What to work on: Output the passage of the shopping centre investment text that runs from "Since mid-2021, investment" up to and including "2015 to 2017.", copied word for word.

═══ Page excerpt ═══

Since mid-2021, investment activity has been recovering and the tide for the European shopping centre investment market has been turning; European shopping centre investment in the first nine months of this year totalled €8.3 billion, a 54% year-on-year improvement.
Selectivity
Investors in Europe’s shopping centres remain selective when spending. It’s worth remembering that European shopping centre investment is still some 42% below the nine-month average experienced during 2014 to 2019, when the market peaked. It’s also clear that shopping centre investment still has some way to go if it’s to fully recover; as a proportion of total European retail investment, shopping centres account for 28%, compared with an average 41% from 2015 to 2017.
In most cases, investors have narrowed down their selection criteria to assets offering strong defensive qualities, including grocery tenants, strong non-food anchors and community services that generate footfall. Major shopping centre transactions in the sales process will go some way to helping provide the market with valuable benchmark yields at a time of price discovery. Recent examples include Alecta Fastigheter’s acquisition of the Solna Centrum in Stockholm, NREP’s purchase of Columbus Shopping Centre in Helsinki, Keva’s purchase of shopping centre Kaari and the addition of Gulskogen Senter in Drammen, Norway to Aurora Eiendom’s newly established portfolio of shopping centres.
Meanwhile, with continued divestments from retail REITs, high liquidity in the UK’s secondary market and an ongoing supply of off-market opportunities, there’s clearly potential for this re-emerging retail asset class.

═══ Information given ═══

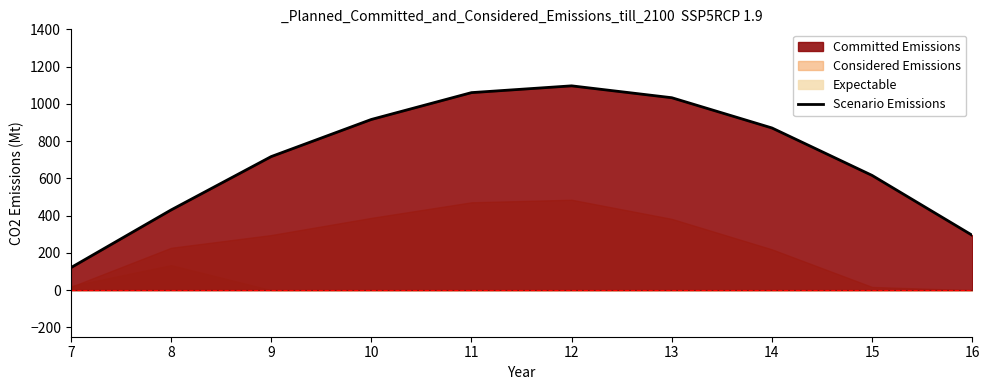

Does the chart display data point markers on the line(s)?

No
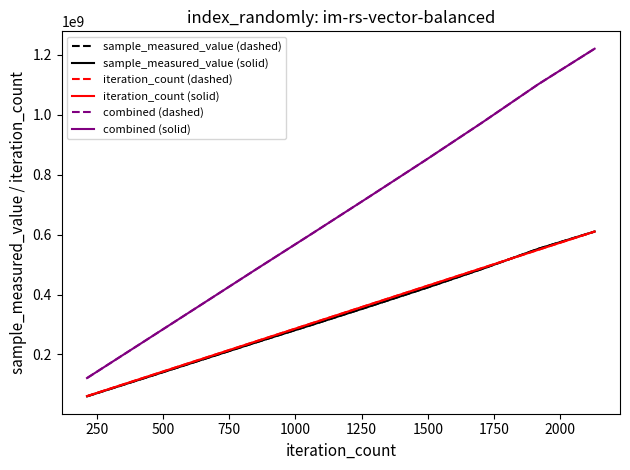

Is this an area chart (filled region under the line)?

No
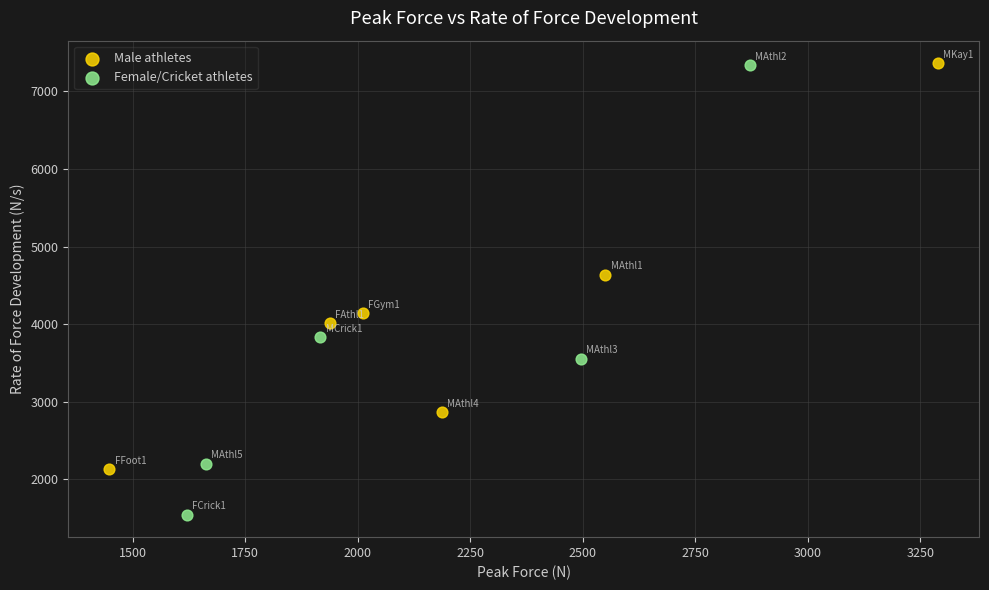

What are all the series names shown in the legend?

Male athletes, Female/Cricket athletes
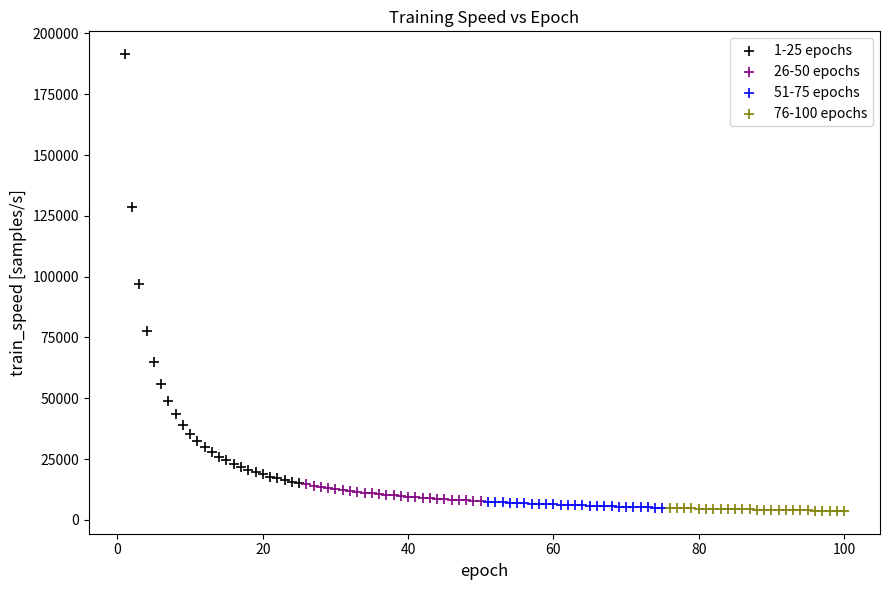

Which series contains the highest Y value?

1-25 epochs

═══

Expected output:
Since mid-2021, investment activity has been recovering and the tide for the European shopping centre investment market has been turning; European shopping centre investment in the first nine months of this year totalled €8.3 billion, a 54% year-on-year improvement.
Selectivity
Investors in Europe’s shopping centres remain selective when spending. It’s worth remembering that European shopping centre investment is still some 42% below the nine-month average experienced during 2014 to 2019, when the market peaked. It’s also clear that shopping centre investment still has some way to go if it’s to fully recover; as a proportion of total European retail investment, shopping centres account for 28%, compared with an average 41% from 2015 to 2017.